Text section:
# Minute Mount Plow Fisher



## Rsweares (Feb 17, 2013)

When I life the plow or angle, alot of vibration in the motor pump unit. when it lifts it shudders and only goes just so far, than the motor get real hot.
I changed out the motor, cleaned all connections, drained and cleaned out the reservoir and filter. Also cleaned all the valves in the back of the pump unit.
So "help" just don't know what to do????? :realmad:

Thanks

Rick
Cherry Valley MA


----------



## Morrissey snow removal (Sep 30, 2006)

are the grounds good? power plg end broken where u cant see it?


----------



## Rsweares (Feb 17, 2013)

I changed out the solenoid thinking it was in there, that I was only getting 9 volts at the motor.
But still not working right. Cables look good, I put the meter on the bat side of the solenoid I get 12.5 v, than put on the other side (plow side) I only get 9-8 volts....
The ground is good on the new motor, and the ground is good on the top of battery
What am I missing.....:realmad:


----------



## matts27 (Dec 21, 2007)

Rsweares;1605640 said:


> I changed out the solenoid thinking it was in there, that I was only getting 9 volts at the motor.
> But still not working right. Cables look good, I put the meter on the bat side of the solenoid I get 12.5 v, than put on the other side (plow side) I only get 9-8 volts....*solenoid is corroded most likely internally, can you take it apart and clean the pitting, carbon, off the contacts? This will solve your issue at the solenoid.*
> The ground is good on the new motor, and the ground is good on the top of battery
> What am I missing.....:realmad:


After you clean the solenoid contacts or replace the unit, check your voltages to the motor itself this will verify if the cable is good/clean or needs attention also.

Hope this helps, Matt.


----------



## matts27 (Dec 21, 2007)

Rsweares;1605640 said:


> I changed out the solenoid thinking it was in there, that I was only getting 9 volts at the motor....
> What am I missing.....:realmad:


Sorry, just re-read the post and realized you've changed the solenoid, disconnect the leads to the pump motor and report the voltages then. If you still get 9 to 8 volts with no load, meaning the motor isn't connected the cabling is bad or connections. If the voltages are constant at 12.5 to 13.8 than you have a pump/motor issue, clogged, tired or need of cleaning, ie new brushes, etc.

Matt


----------



## Banksy (Aug 31, 2005)

Side track alert!: I gotta say that's the funniest variation of a plow brand name or model I've seen yet. Minuteman...:laughing:


----------



## Rsweares (Feb 17, 2013)

Provided data:

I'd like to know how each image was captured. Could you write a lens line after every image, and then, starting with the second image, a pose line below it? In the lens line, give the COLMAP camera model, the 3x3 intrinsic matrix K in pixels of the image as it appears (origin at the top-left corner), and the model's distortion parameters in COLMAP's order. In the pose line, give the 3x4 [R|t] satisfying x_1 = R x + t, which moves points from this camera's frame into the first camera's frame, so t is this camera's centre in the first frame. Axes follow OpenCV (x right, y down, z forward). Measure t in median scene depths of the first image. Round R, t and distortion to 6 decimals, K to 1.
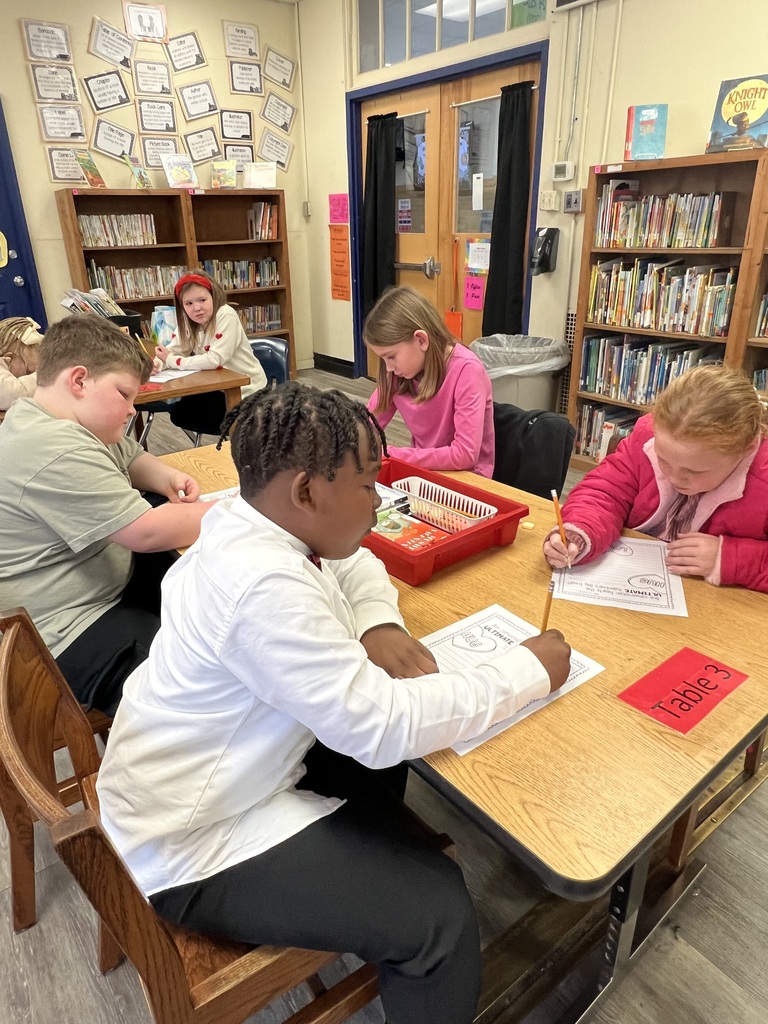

Task description:
Repeat the plow thread word for word, starting at "When I life" and ending at "get real hot.". Work from the plow thread alone, not the material.

Task answer:
When I life the plow or angle, alot of vibration in the motor pump unit. when it lifts it shudders and only goes just so far, than the motor get real hot.